According to size of .ibd? Or SHOW TABLE STATUS? Or the dump size, which would be bogus (see below).
it is significantly more than the text dump file
The lengths in TABLE STATUS include several flavors of overhead (BTree, free space, extra extents, etc), plus the indexes (which are not in the dump file).
Also, think about a BIGINT that contains 1234. The .ibd will 8 bytes plus some overhead; the dump will have 5 ('1234', plus a comma). That leads to my next point...
Are there really more than 4 billion merchants? merchant_id is BIGINT (8 bytes); INT UNSIGNED is only 4 bytes and allows 0..4 billion.
What's in uid? If it is some sort of UUID, it seems awfully long.
Do you happen to have the "stats from I_S.TABLES" from the old table?
So far, I have not addressed "whether the repartioning explains the roughly doubled size".
extra columns (2 Bigint, 2 Varchar(200), 1 Date)
That's about 29 bytes per row (15GB of Data_length), perhaps less since they are NULL.
You seem to be using the default ROW_FORMAT. I suspect this did not change in the conversion.
It is usually unwise to start an index with the "partition key" (merchant_id or action_date). This is because you are already "pruning" on that key; you are better off starting the index with something else. (Caveat: There are exceptions.)
Check the CHARACTER SET and datatype of the "additional columns". If something changed, that could be significant.
would I end up with a table more like the size of my original table ~430 GB?
Alas, until we figure out why it grew, I can't answer that question.
I'm more interested in whether random insertion vs. the partition (ACTION_DATE) would lead to wasted space / half empty pages.
I recommend you try the following experiment.

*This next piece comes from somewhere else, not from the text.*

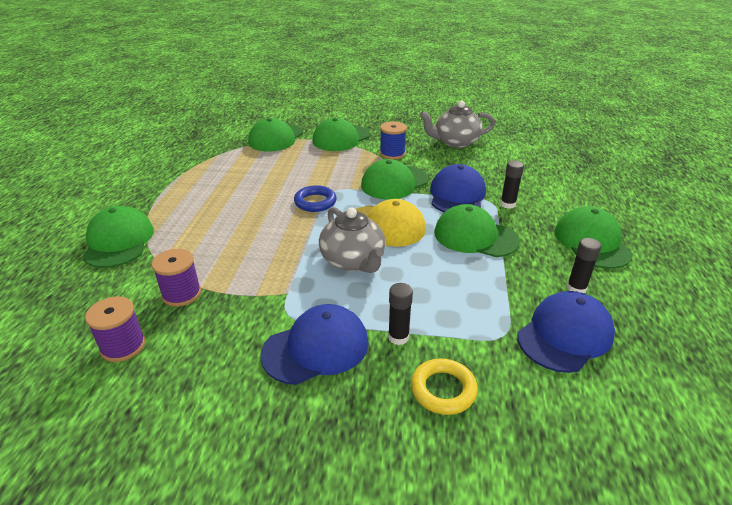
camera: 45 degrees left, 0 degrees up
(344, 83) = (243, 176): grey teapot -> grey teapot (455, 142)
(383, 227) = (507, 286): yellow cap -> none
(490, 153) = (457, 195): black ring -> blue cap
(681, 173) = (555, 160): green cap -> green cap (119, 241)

Do not use optimize partition; see http://bugs.mysql.com/bug.php?id=42822 . Instead do this to defragment one partition (such as p02):
ALTER TABLE table_name REBUILD PARTITION p02;
You could do this SELECT before and after in order to see the change(s) to the PARTITIONs:
SELECT *
FROM information_schema.PARTITIONS
WHERE TABLE_SCHEMA = 'dbname' -- change as needed
AND TABLE_NAME = 'table_name' -- change as needed
ORDER BY PARTITION_ORDINAL_POSITION,
SUBPARTITION_ORDINAL_POSITION;
It's a generic query to get the table-status-like info for the partitions of one table.
If the REBUILD cuts the partition by about 50%, then we have the answer.
Generally, randomly inserting into a BTree should leave you with about 69% (not 50%) of the "full" size. Hence, I'm not 'expecting' this to be the solution/answer.